The extent of our knowledge

One of the reasons I think modern macro is successful is that it cleanly separates what we know from what we don’t know. Making assumptions about how people make decisions and assumptions about how those decisions interact, modern macro models give expected behavior. In our models we capture all that we don’t know in what are called “exogenous shocks”. They’re “exogenous” because they’re outside the model and they’re “shocks” because they’re exact value is unpredictable even if the economic agents inhabiting the model’s world knows their distribution.

Given the behavior of exogenous shocks and the predicted behavior of the model’s agents to those shocks, we can take the output of the model and compare it to real data. If a model replicates real data then its assumed this is due to the assumptions about shocks and behavior. Because the shocks represent things we don’t know, we’d like to have the most simply shocks possible and therefore have the structure of the model explain as much of the data as possible.

Similarly, we can compare models by seeing which explains the most patterns in the data (or at least the patterns we care about) using the same exogenous shocks. If one model explains more data, we say that one tells us more about whatever is being studied. The shocks, however, continue to reflect our ignorance.

I like this paper by Eggertsson (h/t EotAW) because it shows how important the assumptions on exogenous shocks can be. Cole and Ohanian have several papers (findings summarized here) that show New Deal policies (by which they and Eggertsson mean industrial and union policies increasing monopoly power) were contractionary. This is actually the standard view that follows from microeconomic theory.

Eggertsson shows that after you include some standard modern macro model features (e.g. sticky prices, monopolistic competition) and you change the assumption on the exogenous shocks, these New Deal policies are, to my surprise, expansionary. The reason is at the zero lower bound for interest rates, without these policies, expectation for inflation doesn’t materialize and the economy falls into a deflationary spiral. When the government gives unions and big companies monopoly power, on the other hand, people expect those unions and big companies to use that power to raise prices. In this way, New Deal policies take over traditional monetary policies roles in setting inflation expectations.

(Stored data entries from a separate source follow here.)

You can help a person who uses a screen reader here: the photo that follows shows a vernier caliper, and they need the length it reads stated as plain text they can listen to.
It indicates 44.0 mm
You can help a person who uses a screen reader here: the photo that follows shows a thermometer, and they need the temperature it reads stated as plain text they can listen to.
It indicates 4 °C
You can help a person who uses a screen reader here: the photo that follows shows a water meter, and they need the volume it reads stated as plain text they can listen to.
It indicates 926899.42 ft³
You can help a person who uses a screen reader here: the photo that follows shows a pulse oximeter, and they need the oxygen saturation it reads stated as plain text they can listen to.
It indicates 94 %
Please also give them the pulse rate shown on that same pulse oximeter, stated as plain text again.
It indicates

But I really, really like the paper because it makes explicit that the reason its results are different from standard results from Cole and Ohanian is because of the assumptions about the shocks. In both sets of research, the shock is to preference for precautionary savings (“animal spirits”). Cole and Ohanian assume the 1929 crash and the bungles of Hoover were the exogenous shock and when Roosevelt took office that shock began to dissipate. Eggertsson, though, assumes the shock persisted through the great depression. Which is the right assumption, nobody knows.

The paper has very nicely separated what we know from what we don’t know. This makes task for future research very clear… what were the nature of those shocks to animal spirits?

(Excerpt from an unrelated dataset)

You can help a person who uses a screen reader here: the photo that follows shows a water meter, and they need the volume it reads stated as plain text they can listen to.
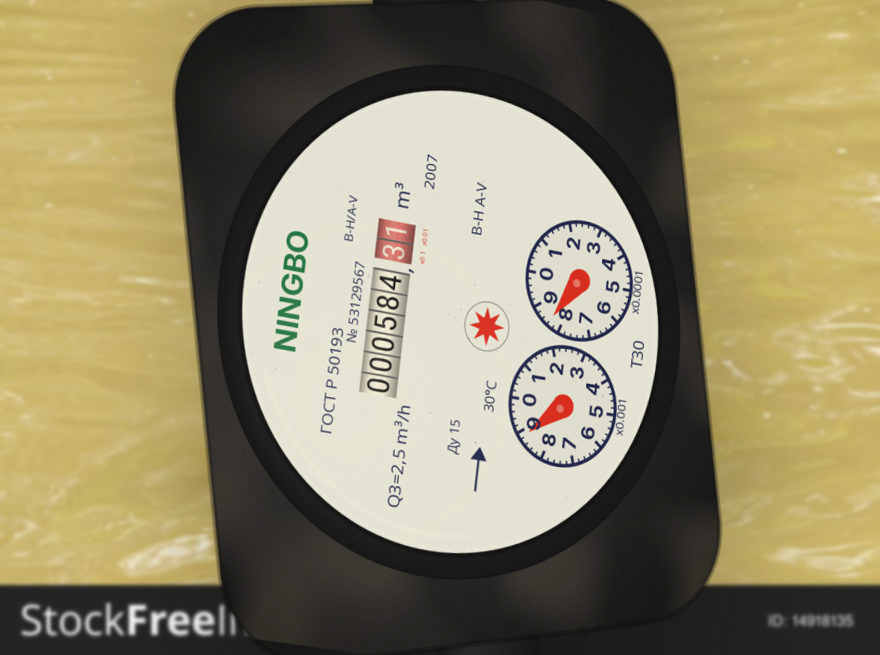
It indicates 584.3188 m³
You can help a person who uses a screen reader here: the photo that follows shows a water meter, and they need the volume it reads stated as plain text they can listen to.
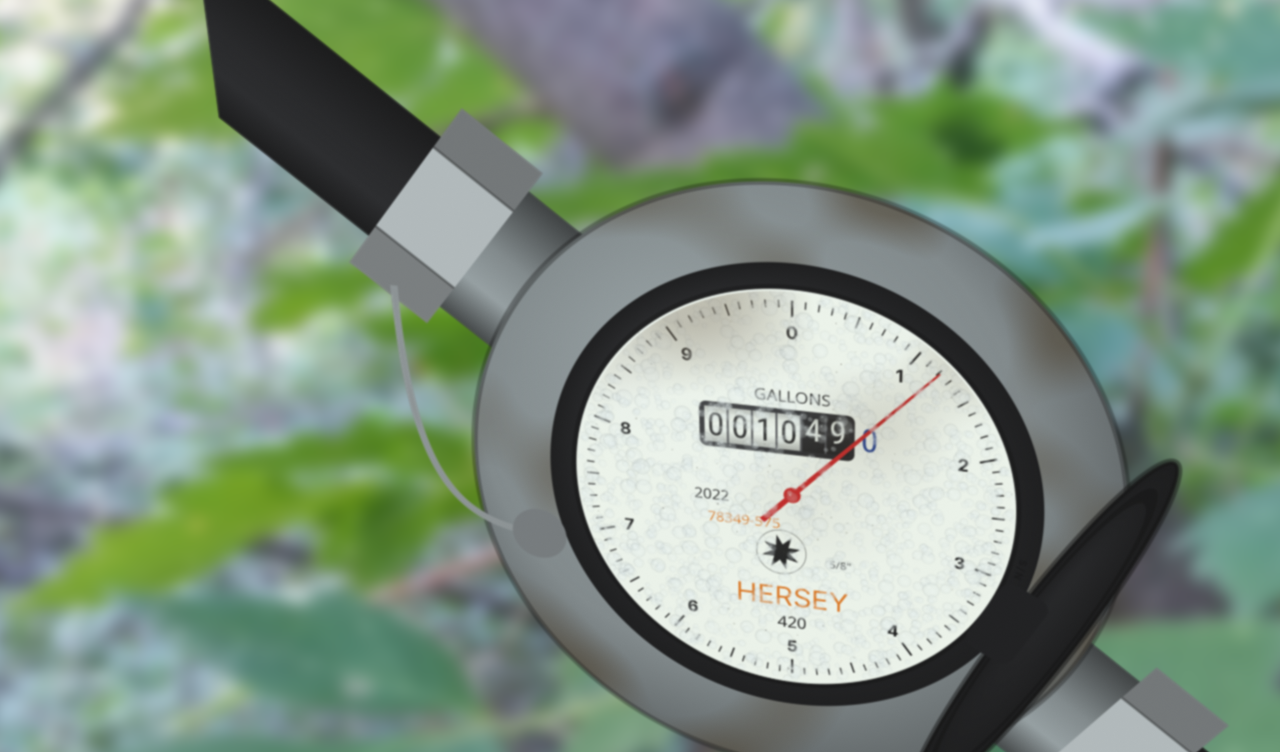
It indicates 10491.2 gal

To me, this strand of modern macro literature is encouraging. Everyone’s assumptions are laid out on the table, theories are making heavy contact with data and progress can easily be identified. Its almost like this is science.

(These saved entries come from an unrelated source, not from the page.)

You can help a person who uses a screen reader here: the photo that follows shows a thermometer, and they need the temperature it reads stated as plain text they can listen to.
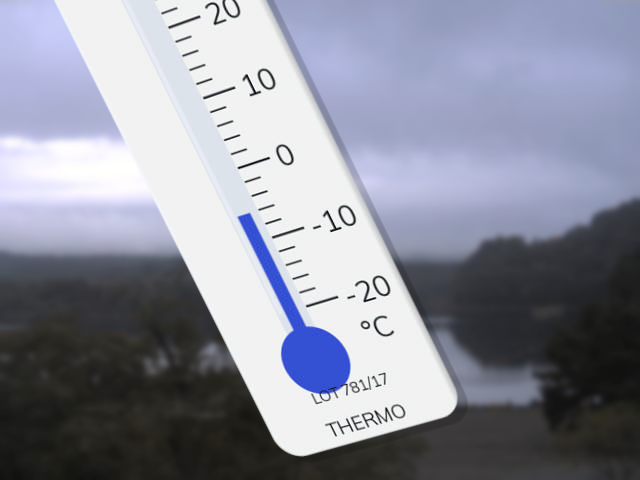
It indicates -6 °C
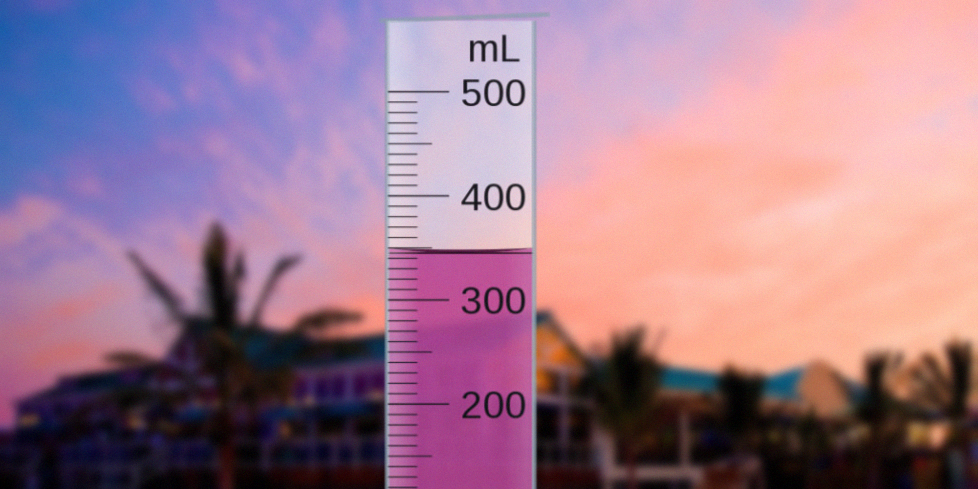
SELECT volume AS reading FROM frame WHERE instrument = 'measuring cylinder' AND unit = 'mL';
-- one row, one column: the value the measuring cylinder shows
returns 345 mL
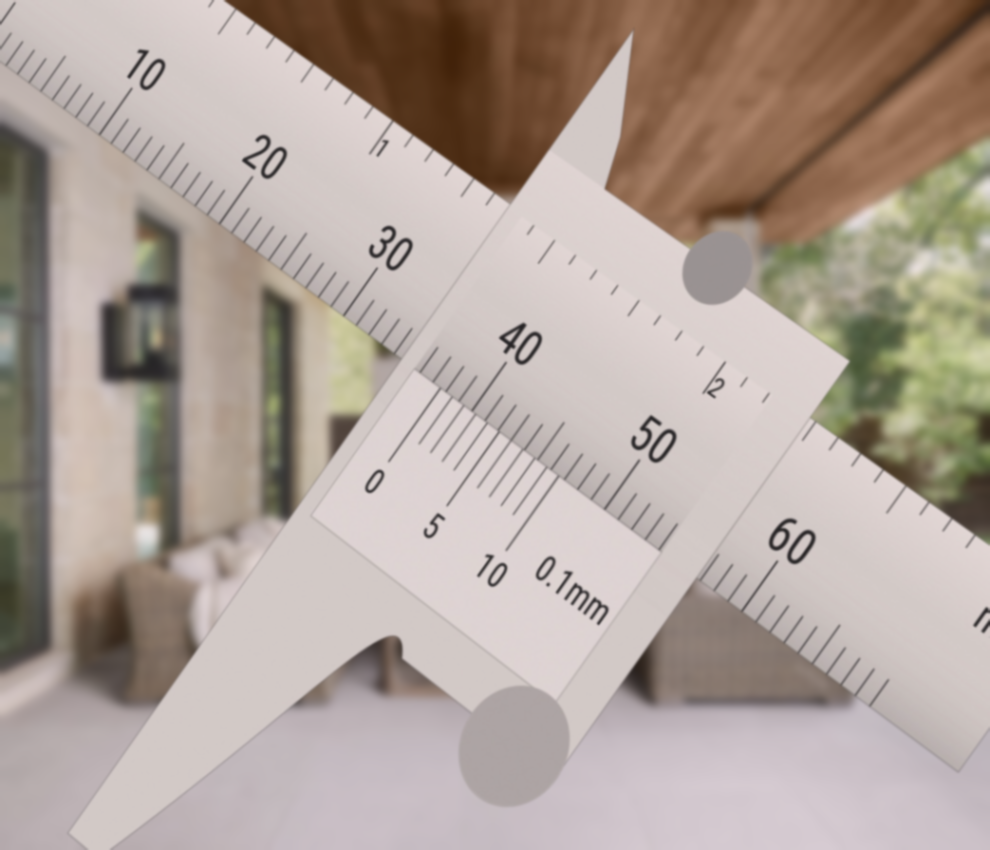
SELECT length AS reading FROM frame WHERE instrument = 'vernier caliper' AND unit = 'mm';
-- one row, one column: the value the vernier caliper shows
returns 37.6 mm
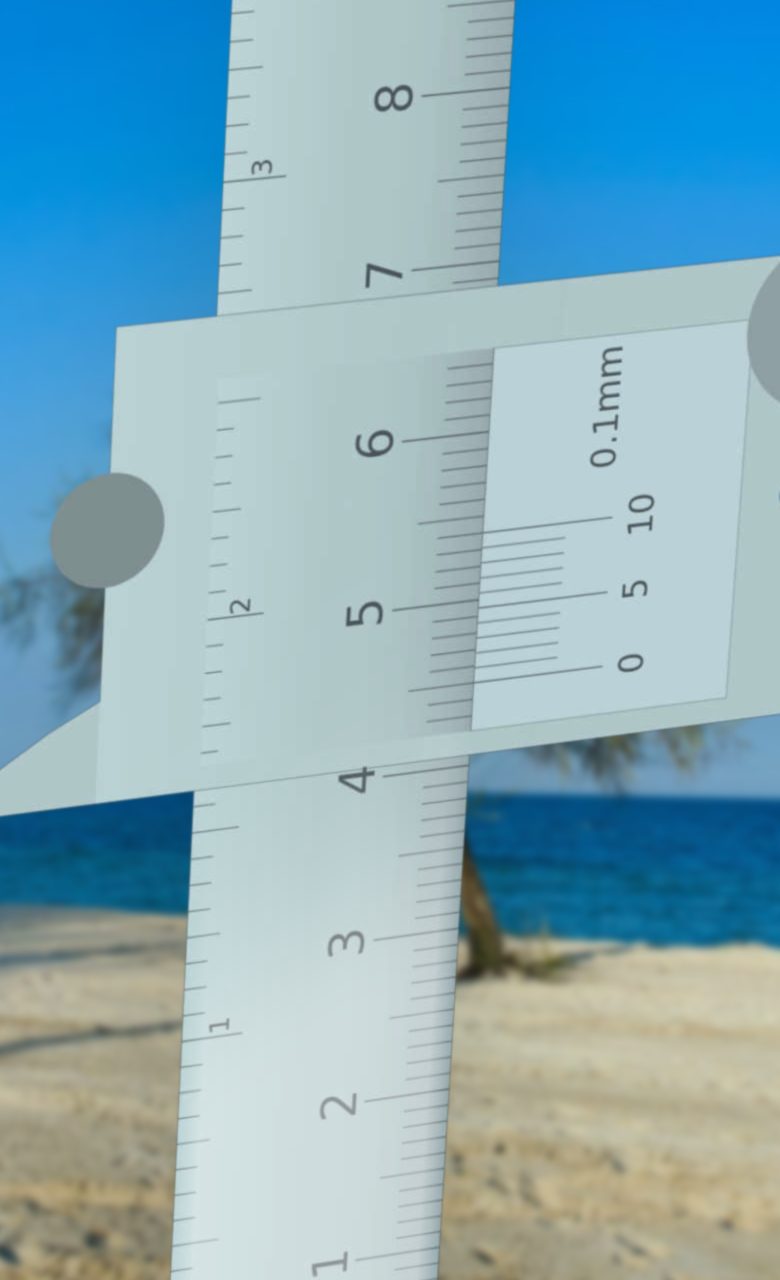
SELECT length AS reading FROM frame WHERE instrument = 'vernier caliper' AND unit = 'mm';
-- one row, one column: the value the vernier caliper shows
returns 45.0 mm
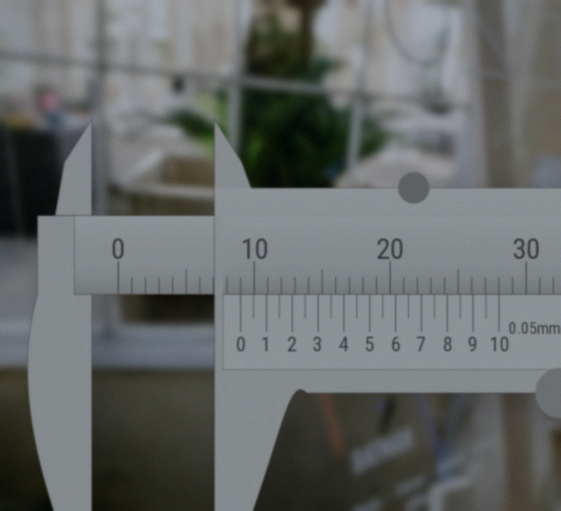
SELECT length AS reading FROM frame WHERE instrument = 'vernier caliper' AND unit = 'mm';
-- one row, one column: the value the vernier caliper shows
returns 9.0 mm
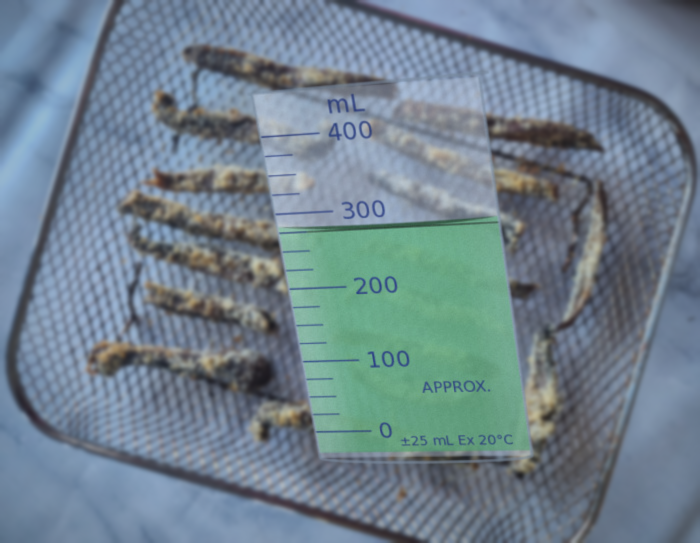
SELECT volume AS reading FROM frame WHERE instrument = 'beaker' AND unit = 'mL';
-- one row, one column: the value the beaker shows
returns 275 mL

6 thoughts on “The extent of our knowledge”

  1. I’ve really enjoyed reading your macro posts, so I’m going to ask you to go out on a limb. If President Obama called you up and said, “Will, what should I do?” what would you tell him?

    I’ve got my own answer to this question and want to check it against yours.

  2. I’d have him give speeches about positive prospects for growth (“your company will turn the corner! your wages will go up!”); I’d have him talk about how this recession is a short term bump in the road. No more talk about how shitty things are (without, of course, denying the statistics… I assume Obama’s a better rhetorician than I am). Pessimism feeds on itself so to the extent the president controls expectations, he should try to improve them. Even though I don’t think the President has that much control over expectations, I think Obama’s rhetoric of transformation is more useful than his rhetoric of crisis.

    I’d advise him that any actions he takes should reinforce his positive message. That this is the force of those actions. So if the stimulus has to happen for whatever political reasons, then it should be to improve long term prospects for growth. People have to feel like their wages will get higher.

    Secretly, I’d wish we didn’t live in a world that had political institutions that acted as if “something needs to be done; this is something” was good policy.

    That’s to address the crisis, which I assume is what you were talking about. As for “real” reform, I’m not an expert on regulation or finance. Clearly, though, something will need to be done there.

    Also, I’d want to think about ways to anticipate asset bubbles and to have institutions in place to deal with them before they become a problem. As we’ve seen, significantly sized bubbles can really distort allocations. Maybe this is a new role for the Fed because of its independence. No political institution would be able to stare down voters when it tried to deflate asset prices. “Sir, please vote for me. Yes, I reduced the price of your home, but it was for the greater good!” Maybe the Fed could get away with this though.

  3. Isn’t that exactly the tone he took with his inaugural speech? Something like “We’ve faced adversity before, we will defeat it again,” etc.

    I agree though – any government agency put in the path of an asset bubble will be fired from a cannon at the nearest bus the moment it looks like it’s impeding growth.